The Patriot Post® · JoePa's Greatest Call Ever

By Roy Exum ·
https://patriotpost.us/commentary/12487-joepas-greatest-call-ever-2012-02-02

I’m a big believer in miracles, especially after starring in a few. If you look for them when you scour the various newspapers and websites like I do every day, you can find them after you get a knack for it – unexplainable and totally unexpected events of wonder that happen just when all hope is hanging by a hair.

I guess it’s been almost 20 years now when my youngest brother, only in his late 30s at the time, wrecked us all with the tearful pronouncement, “I’ve got less than three months to live.” He had gone for a routine physical, one of those life-insurance deals, and an X-ray revealed something bad on his lung. Without telling anybody, he went to a specialist and it was found that a deadly form of cancer not only had him in its steely grip but that it was quite inoperable.

There ain’t a lot of “quit” in our crowd so with prayer chains galore and a furious flurry of phone calls to everybody we could think of, pure fate and the Lord Above led us to Emory Medical Center in Atlanta where there was a wizard who dared to figure that if he could shrink the tumor with massive chemotherapy and intense radiation, there was a very slim chance. All any of us needed, you understand, was just a chance and ever since that is all I’ve ever wanted for Christmas – just a chance.

Anyway, we drove down and talked to this guy for two hours. Everybody knew this was a high-stakes game and the doctor was forthright about the whole thing. He made sure everybody knew that “if” the chemo worked and “if” the radiation worked, the surgery could still kill my brother before he ever got off the OR table but it was a no-call. Are you kidding? Compared to what?

As we were leaving the physician’s personal office, I glanced around and on his bookshelf he had a bunch of Penn State stuff everywhere. He even had a framed picture of Joe Paterno (unsigned) and I asked if he’d ever met JoePa. He said “no” but revealed that growing up he would go to PSU games in Beaver Stadium all the time and that Joe was his all-time hero. The doctor loved coach’s “success with honor” motto – he even had it in a frame – and was a deep and devout Penn Stater. I dared not utter another word.

Let’s get back to miracles for a minute. The way I was taught to pray is that you never ask for God’s favor but pray His will and His blessing will be done. You pray for stuff like comfort, perseverance, and strength but … well, you don’t just up and yell, “Heal my brother!” Our tribe’s thinking is that God already knows our torments, our fears, and our tribulations and that worshipping the Savior is the better and safer way.

That said, I’m not so proud I won’t ask for a little nudge every now and then.
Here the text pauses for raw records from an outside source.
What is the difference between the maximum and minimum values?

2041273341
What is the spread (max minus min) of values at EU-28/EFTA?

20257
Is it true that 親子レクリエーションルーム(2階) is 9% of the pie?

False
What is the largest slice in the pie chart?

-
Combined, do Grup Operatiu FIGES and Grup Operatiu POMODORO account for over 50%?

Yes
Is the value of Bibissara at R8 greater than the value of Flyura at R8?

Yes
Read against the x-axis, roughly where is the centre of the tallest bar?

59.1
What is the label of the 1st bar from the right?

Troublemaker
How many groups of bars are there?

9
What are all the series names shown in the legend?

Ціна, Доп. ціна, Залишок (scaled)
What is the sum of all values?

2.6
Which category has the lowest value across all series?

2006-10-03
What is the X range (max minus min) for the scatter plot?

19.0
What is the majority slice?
Driving back from Atlanta in a mighty quiet car, as I silently asked the Lord to give the doctor that strength and, incidentally, to please make sure the surgeon’s hand was extra-steady, I figured maybe a personalized picture of Paterno might give the doctor a little more zip in his approach to my brother’s nearly impossible case. You know, just a little nudge …

So I called State College and Joe was out. I explained who I was and what I needed to his secretary. I can’t remember if I told her I had a vote on the AP poll at the time and also headed the Heisman Trophy voting in Tennessee, but I did tell her to make sure the photo went out in the first-class mail as soon as she possibly could.

Two days later, I got a frantic call from Emory. It was my brother’s doctor. “DO YOU KNOW who just called me!! Coach Paterno! He heard I was treating your brother and we talked for 35 minutes! I can’t tell you … you have no idea … Joe PATERNO! … you never told me you two were great friends!”

Talking to the hyped-up surgeon was hilarious. Coach Paterno knew where this guy had grown up in Pennsylvania, even talked about a special restaurant in his little town, and knew his high school coach. He told a couple of funny stories, the doctor said, and was curious about my brother. Joe then made the doctor give him his oath the Atlanta doctor would pay a personal visit the next time he was in State College and also promised that pictures (signed), a football (signed), hats (signed) and a bunch of Nittany Lion gear was already boxed up and on the way.

I remember my brother’s surgery was the day before Thanksgiving that year and the next afternoon, watching him struggle to breathe without one of his lungs, was the grimmest Day of Thanks I ever spent. Late that same night, when I finally got home, there was a note that Joe Paterno had been calling all afternoon. He’d left his cell phone number.

And my brother? He lived for another 10 years. That’s one reason why I am such a big believer in miracles, most particularly when they get a little nudge from somebody as great as Joe Paterno.

Isn’t it funny how sometimes, so very suddenly too, we remember silly stuff like that?